Piazza Pio II is the hub of Pienza as all of the town’s main monuments are located on this square. It is flanked by the cathedral and three palaces: one for the government, one for the bishop and one for Pope Pius II.
The Cathedral was built on the remains of the Romanesque church of St. Mary (still visible in the crypt). The façade is typical of the Renaissance and is divided into three parts by arched columns. On the left wing there is an octagonal, cuspidate bell tower that is reminiscent of the ones Pope Pius II saw in Germany.
Palazzo Piccolomini: this is Rossellino’s masterpiece and has a three-arched loggia on the ground floor facing the cathedral with the council chamber above it.
Palazzo Borgia (Palazzo Vescovile): given by Pius II to Cardinal Rodrigo Borgia (the future Pope Alexander VI), it is home to the Diocesan museum. The collection includes local textile work as well as religious artefacts.
Palazzo Comunale: the town hall is the most recent of the buildings on the piazza, with its ample loggia and façade decorated with a scratched plaster technique and a brick tower, which was built later. It also has a brick bell tower, which is shorter than the cathedral’s to symbolize the superior power of the Church.
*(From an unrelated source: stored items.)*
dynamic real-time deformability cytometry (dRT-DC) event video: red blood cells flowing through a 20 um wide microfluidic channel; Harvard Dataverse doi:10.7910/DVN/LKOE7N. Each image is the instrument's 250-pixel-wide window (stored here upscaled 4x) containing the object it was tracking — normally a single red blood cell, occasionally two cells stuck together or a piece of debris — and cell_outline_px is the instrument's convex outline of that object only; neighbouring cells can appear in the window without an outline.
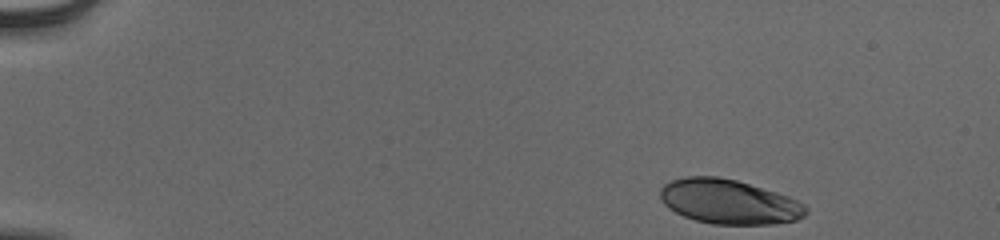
{"species": "human", "species_latin": "Homo sapiens", "temperature_condition": "cold", "stored_images_in_passage": 48, "camera_frame_rate_fps": 3000, "um_per_image_px": 0.085, "donor": {"sex": "male"}, "frame": {"image": 1, "passage_image": 1, "time_ms": 0.0, "image_size_px": [1000, 240], "cell_outline_px": [[808, 212], [804, 216], [796, 220], [772, 224], [712, 224], [696, 220], [684, 216], [668, 208], [660, 200], [660, 188], [664, 184], [672, 180], [688, 176], [716, 176], [736, 180], [776, 192], [788, 196], [804, 204], [808, 208]], "centroid_in_image_um": [61.95, 17.14], "position_along_channel_um": 23.1, "area_um2": 37.8}}
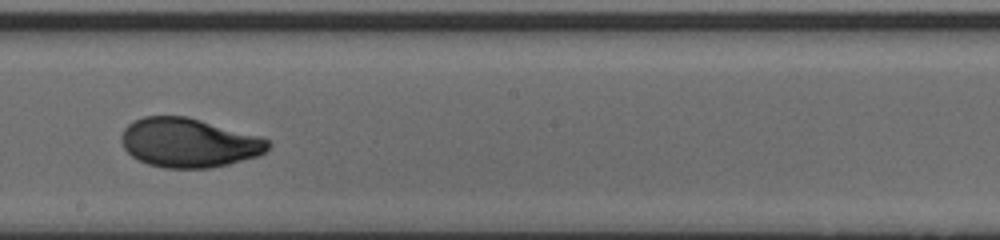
{"frame": {"image": 2, "passage_image": 27, "time_ms": 8.667, "image_size_px": [1000, 240], "cell_outline_px": [[272, 144], [264, 152], [256, 156], [228, 164], [212, 168], [164, 168], [148, 164], [132, 156], [124, 148], [120, 140], [120, 136], [124, 128], [132, 120], [144, 116], [188, 116], [260, 136], [268, 140]], "centroid_in_image_um": [16.02, 12.12], "position_along_channel_um": 232.2, "area_um2": 42.19}}
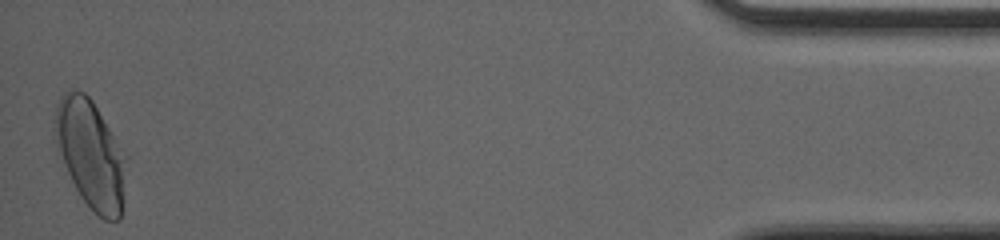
{"frame": {"image": 3, "passage_image": 48, "time_ms": 15.667, "image_size_px": [1000, 240], "cell_outline_px": [[128, 156], [124, 204], [120, 220], [104, 220], [80, 196], [68, 172], [52, 132], [56, 104], [60, 96], [68, 88], [72, 88], [84, 92], [92, 100]], "centroid_in_image_um": [7.74, 13.06], "position_along_channel_um": 427.5, "area_um2": 45.55}, "authors_computed_cell_mechanics": {"area_um2": 41.4137, "velocity_mm_per_s": 3.87, "shape_relaxation_time_tau1_ms": 3.9861, "shape_relaxation_time_tau2_ms": null, "deformation_change_tau1": 0.1716, "deformation_change_tau2": null}}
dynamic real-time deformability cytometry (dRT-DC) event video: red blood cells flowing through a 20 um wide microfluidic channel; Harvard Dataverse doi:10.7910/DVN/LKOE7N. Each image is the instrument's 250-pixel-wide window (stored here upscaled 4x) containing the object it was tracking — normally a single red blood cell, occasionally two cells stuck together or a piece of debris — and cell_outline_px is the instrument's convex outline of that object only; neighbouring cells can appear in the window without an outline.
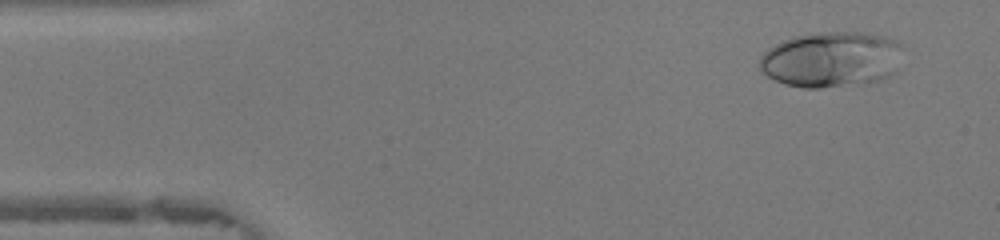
{"species": "human", "species_latin": "Homo sapiens", "temperature_condition": "warm", "stored_images_in_passage": 45, "camera_frame_rate_fps": 3000, "um_per_image_px": 0.085, "donor": {"sex": "female"}, "frame": {"image": 1, "passage_image": 3, "time_ms": 0.667, "image_size_px": [1000, 240], "cell_outline_px": [[904, 44], [900, 68], [896, 72], [884, 80], [864, 84], [820, 88], [804, 88], [784, 84], [768, 76], [760, 68], [760, 56], [768, 48], [792, 36], [820, 32], [860, 32], [884, 36], [896, 40]], "centroid_in_image_um": [70.76, 5.06], "position_along_channel_um": 14.2, "area_um2": 47.4}}
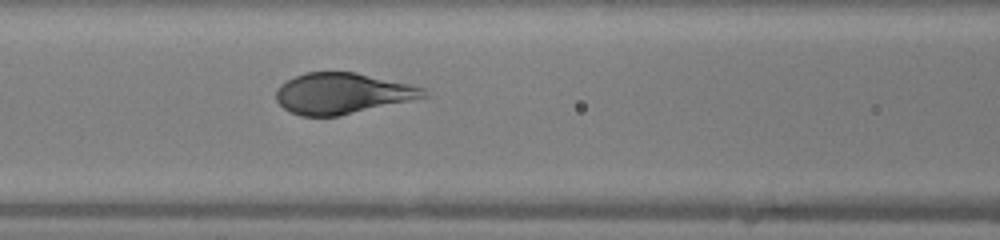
{"frame": {"image": 2, "passage_image": 18, "time_ms": 5.667, "image_size_px": [1000, 240], "cell_outline_px": [[432, 96], [340, 116], [300, 116], [284, 108], [276, 100], [276, 88], [280, 84], [304, 72], [356, 72], [408, 84], [424, 88]], "centroid_in_image_um": [29.12, 7.95], "position_along_channel_um": 137.5, "area_um2": 35.32}}
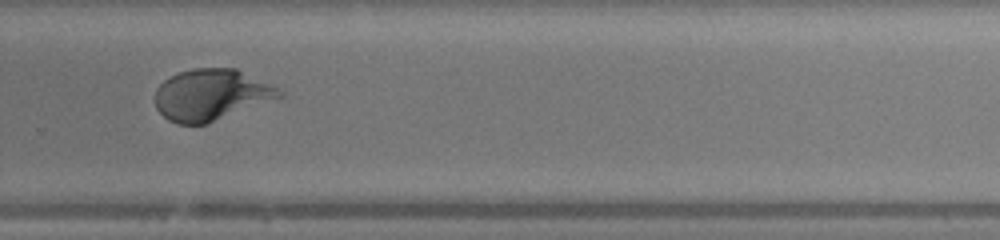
{"frame": {"image": 3, "passage_image": 30, "time_ms": 9.667, "image_size_px": [1000, 240], "cell_outline_px": [[284, 96], [208, 124], [176, 124], [168, 120], [156, 108], [152, 100], [152, 96], [156, 88], [164, 80], [180, 72], [192, 68], [236, 68], [284, 92]], "centroid_in_image_um": [17.89, 8.08], "position_along_channel_um": 311.9, "area_um2": 37.28}}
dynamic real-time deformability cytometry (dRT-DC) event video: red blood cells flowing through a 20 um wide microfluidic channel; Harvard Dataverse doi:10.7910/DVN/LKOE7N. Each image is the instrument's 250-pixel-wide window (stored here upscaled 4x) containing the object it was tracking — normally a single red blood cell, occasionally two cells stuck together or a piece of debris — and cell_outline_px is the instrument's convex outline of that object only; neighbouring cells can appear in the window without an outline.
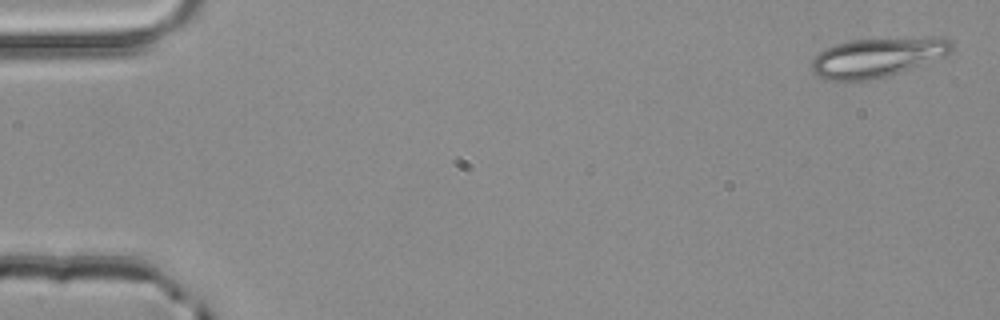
{"species": "common noctule bat (a hibernating species)", "species_latin": "Nyctalus noctula", "temperature_condition": "room temperature", "stored_images_in_passage": 5, "camera_frame_rate_fps": 3000, "um_per_image_px": 0.085, "animal": {"sex": "male", "body_mass_g": 20.4}, "frame": {"image": 1, "passage_image": 1, "time_ms": 0.0, "image_size_px": [1000, 320], "cell_outline_px": [[952, 48], [944, 56], [900, 72], [888, 76], [868, 80], [828, 80], [816, 76], [812, 72], [812, 60], [820, 52], [836, 44], [848, 40], [924, 36], [948, 36], [952, 40]], "centroid_in_image_um": [74.62, 4.84], "position_along_channel_um": 10.4, "area_um2": 32.43}}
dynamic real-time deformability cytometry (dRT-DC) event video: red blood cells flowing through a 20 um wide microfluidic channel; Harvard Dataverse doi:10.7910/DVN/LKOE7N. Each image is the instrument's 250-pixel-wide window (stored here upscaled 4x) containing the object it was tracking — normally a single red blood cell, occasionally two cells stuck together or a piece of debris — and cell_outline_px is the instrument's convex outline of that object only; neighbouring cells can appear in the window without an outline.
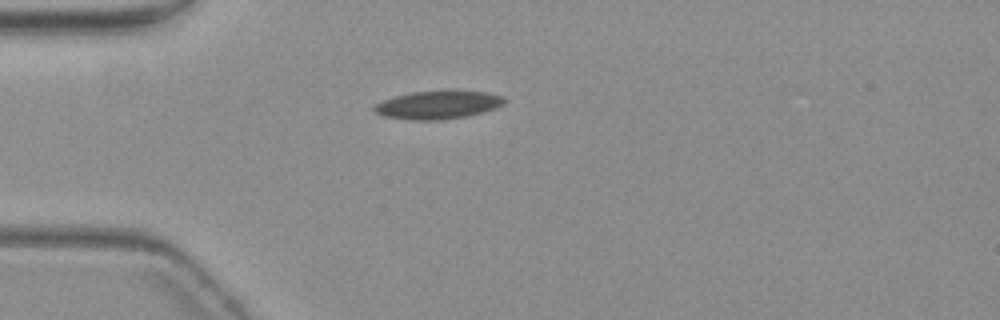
{"species": "common noctule bat (a hibernating species)", "species_latin": "Nyctalus noctula", "temperature_condition": "warm", "stored_images_in_passage": 3, "camera_frame_rate_fps": 3000, "um_per_image_px": 0.085, "animal": {"sex": "female", "body_mass_g": 19.3, "forearm_length_mm": 54.1}, "frame": {"image": 1, "passage_image": 1, "time_ms": 0.0, "image_size_px": [1000, 320], "cell_outline_px": [[504, 104], [496, 108], [484, 112], [464, 116], [440, 120], [412, 120], [384, 116], [376, 112], [372, 108], [376, 104], [384, 100], [396, 96], [412, 92], [444, 88], [448, 88], [488, 92], [504, 96]], "centroid_in_image_um": [37.29, 8.87], "position_along_channel_um": 47.7, "area_um2": 21.96}}
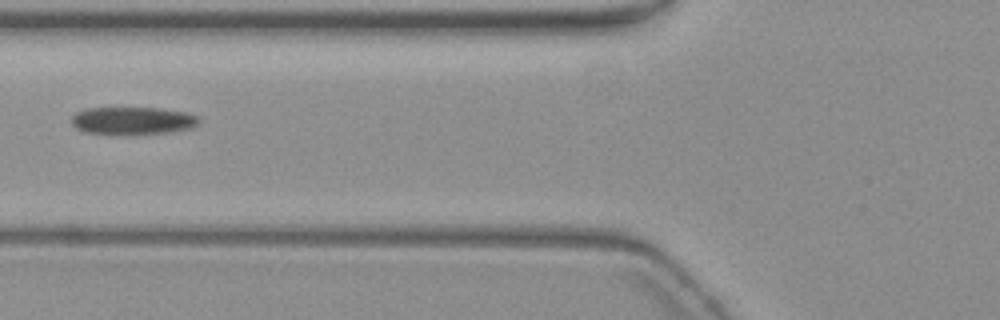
{"frame": {"image": 2, "passage_image": 3, "time_ms": 2.333, "image_size_px": [1000, 320], "cell_outline_px": [[200, 120], [192, 128], [136, 136], [112, 136], [84, 132], [76, 128], [72, 124], [72, 116], [76, 112], [88, 108], [160, 108], [184, 112], [196, 116]], "centroid_in_image_um": [11.21, 10.3], "position_along_channel_um": 114.6, "area_um2": 21.04}}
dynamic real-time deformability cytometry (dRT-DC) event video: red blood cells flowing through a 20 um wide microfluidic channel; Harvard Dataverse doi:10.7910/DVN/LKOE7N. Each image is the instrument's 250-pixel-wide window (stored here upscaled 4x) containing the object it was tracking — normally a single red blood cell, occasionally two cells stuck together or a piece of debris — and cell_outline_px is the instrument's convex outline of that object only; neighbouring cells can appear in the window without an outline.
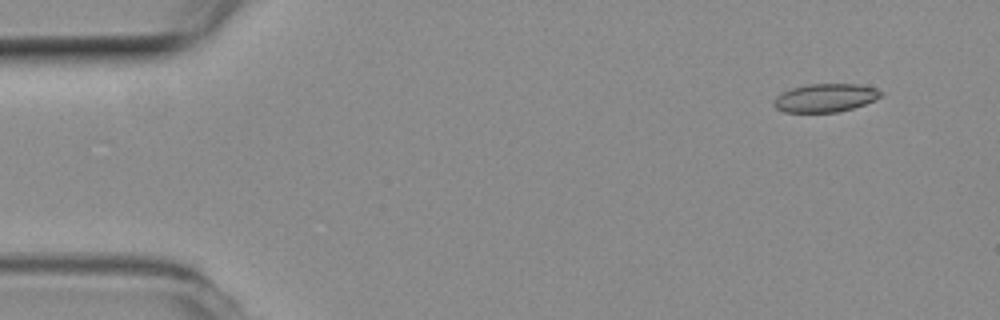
{"species": "common noctule bat (a hibernating species)", "species_latin": "Nyctalus noctula", "temperature_condition": "room temperature", "stored_images_in_passage": 4, "camera_frame_rate_fps": 3000, "um_per_image_px": 0.085, "animal": {"sex": "female", "body_mass_g": 19.3, "forearm_length_mm": 54.1}, "frame": {"image": 1, "passage_image": 1, "time_ms": 0.0, "image_size_px": [1000, 320], "cell_outline_px": [[884, 92], [880, 96], [864, 104], [852, 108], [836, 112], [784, 112], [776, 108], [772, 104], [776, 96], [792, 88], [808, 84], [860, 84], [876, 88]], "centroid_in_image_um": [70.14, 8.31], "position_along_channel_um": 14.9, "area_um2": 17.51}}
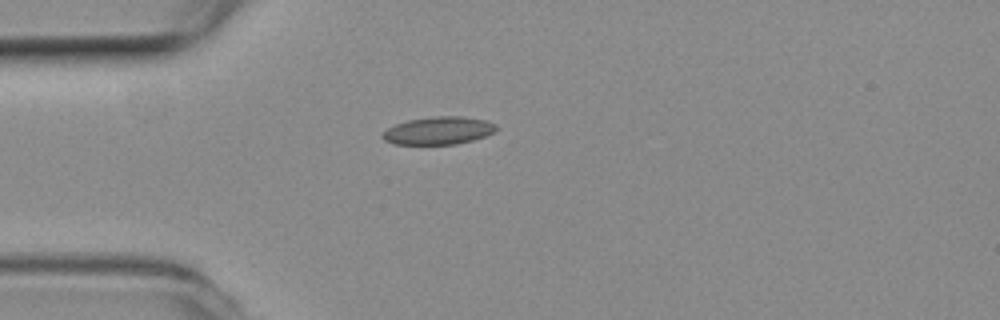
{"frame": {"image": 2, "passage_image": 4, "time_ms": 1.0, "image_size_px": [1000, 320], "cell_outline_px": [[496, 132], [472, 140], [456, 144], [392, 144], [384, 140], [380, 136], [380, 132], [396, 124], [408, 120], [436, 116], [460, 116], [484, 120], [496, 124]], "centroid_in_image_um": [37.23, 11.11], "position_along_channel_um": 47.8, "area_um2": 18.38}}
Pienza’s main street, Corso Rossellino, is a lovely street that’s lined with shops. And, of course, there is an abundant amount of food shops showcasing typical Tuscan products, and yes, cheese.
Get lost in these wonderful alleyways and admire the historic stone buildings.
Pienza makes a lovely day trip and can easily be done in a half of day. Combining it with Montepulciano (15kms) and Montalcino (20 kms) allows you to see three small, yet lovely tuscan towns in one day.
There are some great restaurants in this town like La Terrazza del Choistro and Osteria Sette di Vino. And, if you are wanting to make this your home base, stay at La Bandita.
Hopefully, I have inspired you to add Pienza to your must-see list when you are visiting Tuscany.